[ENTRIES SUPPLIED Boundary: Start]

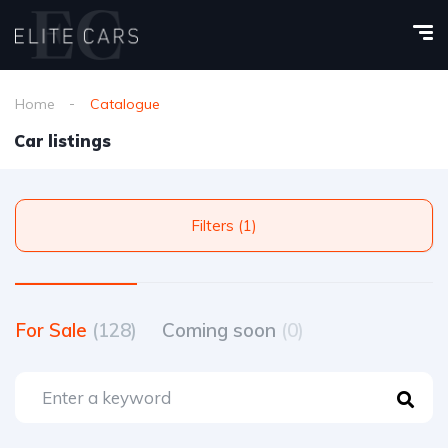
Home
Catalogue
Car listings
Filters (1)
For Sale
(128)
Coming soon
(0)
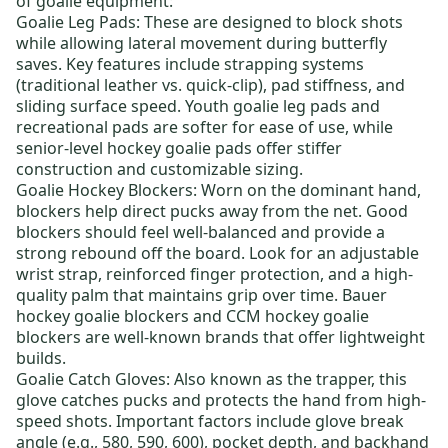
of goalie equipment:
Goalie Leg Pads
: These are designed to block shots
while allowing lateral movement during butterfly
saves. Key features include strapping systems
(traditional leather vs. quick-clip), pad stiffness, and
sliding surface speed.
Youth goalie leg pads
and
recreational pads are softer for ease of use, while
senior-level hockey goalie pads
offer stiffer
construction and customizable sizing.
Goalie Hockey Blockers
: Worn on the dominant hand,
blockers help direct pucks away from the net. Good
blockers should feel well-balanced and provide a
strong rebound off the board. Look for an adjustable
wrist strap, reinforced finger protection, and a high-
quality palm that maintains grip over time.
Bauer
hockey goalie blockers
and
CCM hockey goalie
blockers
are well-known brands that offer lightweight
builds.
Goalie Catch Gloves
: Also known as the trapper, this
glove catches pucks and protects the hand from high-
speed shots. Important factors include glove break
angle (e.g., 580, 590, 600), pocket depth, and backhand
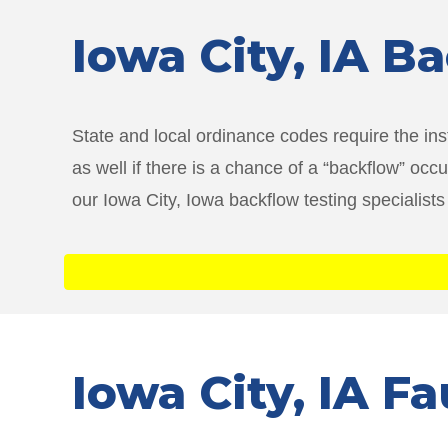
Iowa City
, IA B
State and local ordinance codes require the ins
as well if there is a chance of a “backflow” oc
our Iowa City, Iowa backflow testing specialists
Iowa City
, IA F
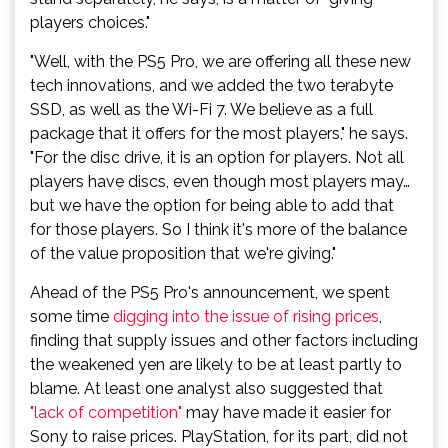
players choices."
"Well, with the PS5 Pro, we are offering all these new
tech innovations, and we added the two terabyte
SSD, as well as the Wi-Fi 7. We believe as a full
package that it offers for the most players," he says.
"For the disc drive, it is an option for players. Not all
players have discs, even though most players may…
but we have the option for being able to add that
for those players. So I think it's more of the balance
of the value proposition that we're giving."
Ahead of the PS5 Pro's announcement, we spent
some time
digging into the issue of rising prices
,
finding that supply issues and other factors including
the weakened yen are likely to be at least partly to
blame. At least one analyst also suggested that
"lack of competition"
may have made it easier for
Sony to raise prices. PlayStation, for its part, did not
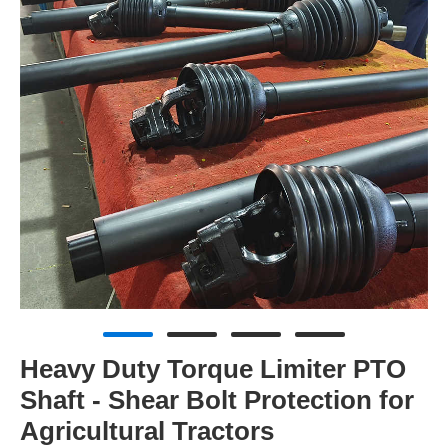
Heavy Duty Torque Limiter PTO
Shaft - Shear Bolt Protection for
Agricultural Tractors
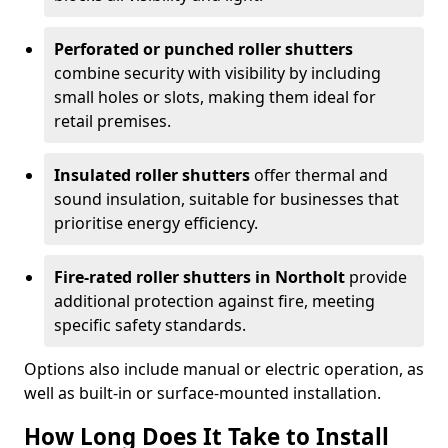
Perforated or punched roller shutters
combine security with visibility by including
small holes or slots, making them ideal for
retail premises.
Insulated roller shutters
offer thermal and
sound insulation, suitable for businesses that
prioritise energy efficiency.
Fire-rated roller shutters in Northolt
provide
additional protection against fire, meeting
specific safety standards.
Options also include manual or electric operation, as
well as built-in or surface-mounted installation.
How Long Does It Take to Install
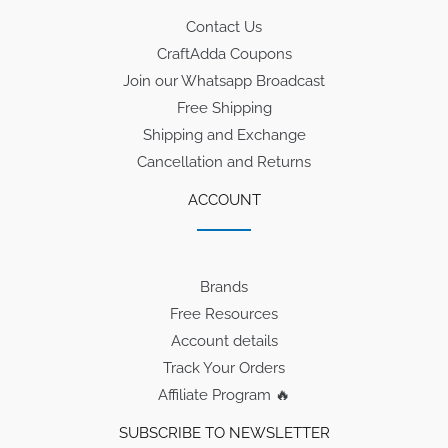
Contact Us
CraftAdda Coupons
Join our Whatsapp Broadcast
Free Shipping
Shipping and Exchange
Cancellation and Returns
ACCOUNT
Brands
Free Resources
Account details
Track Your Orders
Affiliate Program 🔥
SUBSCRIBE TO NEWSLETTER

[ENTRIES SUPPLIED Boundary: End]

◆ ACTION ITEM:
Across the records above, count the lines holding "players" and write down only that count.

◆ RESULT OF THIS EXERCISE:
5